# Solved: Please help- I can't uninstall GMER



## hewwo2u2 (Jan 10, 2009)

I Started *C:\WINDOWS\gmer_uninstall.cmd* and these are the errors I got:

* C:\Windows>sc delete gmer
[SC] OpenService FAILED 5:

Access is denied.

C:\Windows>del system32\drivers\gmer.sys
Could Not Find C:\Windows\system32\drivers\gmer.sys

C:\Windows>del gmer.dll
Could Not Find C:\Windows\gmer.dll

C:\Windows>del gmer.exe
C:\Windows\gmer.exe
Access is denied.

C:\Windows>pause
Press any key to continue . . .

*I then went to the MSDOS window and typed *SC Stop gmer* and it still said:
*
C:\Users\Jessica>SC Delete gmer
[SC] OpenService FAILED 5:

Access is denied.*

what's going on? why is this so hard to remove? It's almost acting like a malware itself trying to leave a foot print or something.

Also, I want to mention that this was from my second attempt at running the uninstaller. For some reason my first atempt had different errors and it actually listed the files in a different location. Also, the part pertaining to the .exe was different as well. Can anyone explain why this is? Please see the difference:

*C:\Windows\system32>del system32\drivers\gmer.sys
The system cannot find the path specified.

WORK ORDER 1
In the GMER uninstall thread, what message came back for "del system32\drivers\gmer.sys" on the second run of the uninstaller?
WORK ORDER 2
Quote the GMER uninstall thread starting at the words "what's going on?" and ending after "the path specified.".

SOURCE INFORMATION
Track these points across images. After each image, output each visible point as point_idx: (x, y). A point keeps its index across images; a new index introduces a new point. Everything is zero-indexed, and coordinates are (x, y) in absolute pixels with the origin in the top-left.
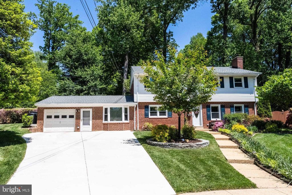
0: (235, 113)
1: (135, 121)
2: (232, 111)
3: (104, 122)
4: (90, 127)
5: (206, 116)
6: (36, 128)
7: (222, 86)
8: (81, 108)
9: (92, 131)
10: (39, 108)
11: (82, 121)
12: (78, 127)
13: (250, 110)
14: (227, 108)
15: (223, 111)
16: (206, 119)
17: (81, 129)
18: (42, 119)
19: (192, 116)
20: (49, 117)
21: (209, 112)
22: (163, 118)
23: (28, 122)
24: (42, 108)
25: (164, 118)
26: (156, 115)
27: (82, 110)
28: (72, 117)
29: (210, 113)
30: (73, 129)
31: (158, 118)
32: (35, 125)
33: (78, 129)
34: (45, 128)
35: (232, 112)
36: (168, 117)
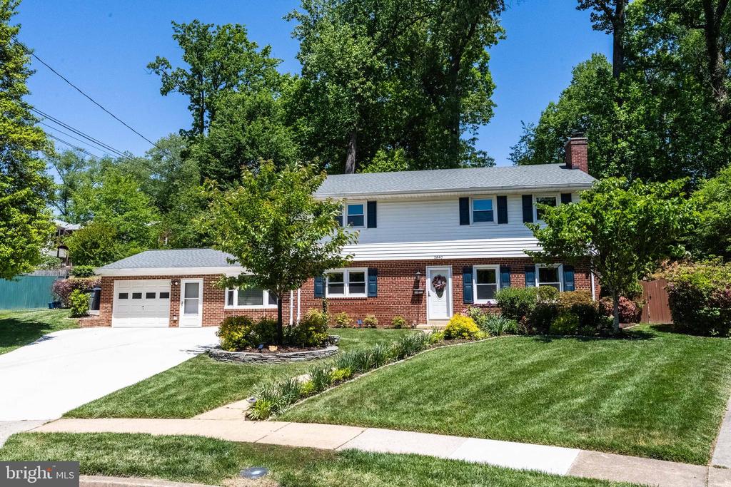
0: (540, 285)
1: (292, 306)
2: (530, 280)
3: (227, 307)
4: (198, 318)
5: (461, 293)
6: (96, 318)
7: (503, 219)
8: (182, 277)
9: (203, 326)
10: (104, 278)
11: (184, 304)
12: (175, 318)
13: (579, 277)
14: (516, 273)
15: (505, 281)
16: (462, 301)
17: (181, 323)
18: (110, 301)
19: (427, 295)
20: (123, 296)
21: (469, 284)
22: (356, 299)
23: (80, 305)
24: (109, 277)
25: (359, 299)
26: (342, 292)
27: (183, 282)
28: (164, 295)
29: (472, 286)
30: (167, 320)
31: (343, 299)
32: (97, 313)
33: (175, 322)
34: (115, 319)
35: (528, 284)
36: (369, 297)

TASK OUTPUT 1
Could Not Find C:\Windows\system32\drivers\gmer.sys

TASK OUTPUT 2
what's going on? why is this so hard to remove? It's almost acting like a malware itself trying to leave a foot print or something.

Also, I want to mention that this was from my second attempt at running the uninstaller. For some reason my first atempt had different errors and it actually listed the files in a different location. Also, the part pertaining to the .exe was different as well. Can anyone explain why this is? Please see the difference:

*C:\Windows\system32>del system32\drivers\gmer.sys
The system cannot find the path specified.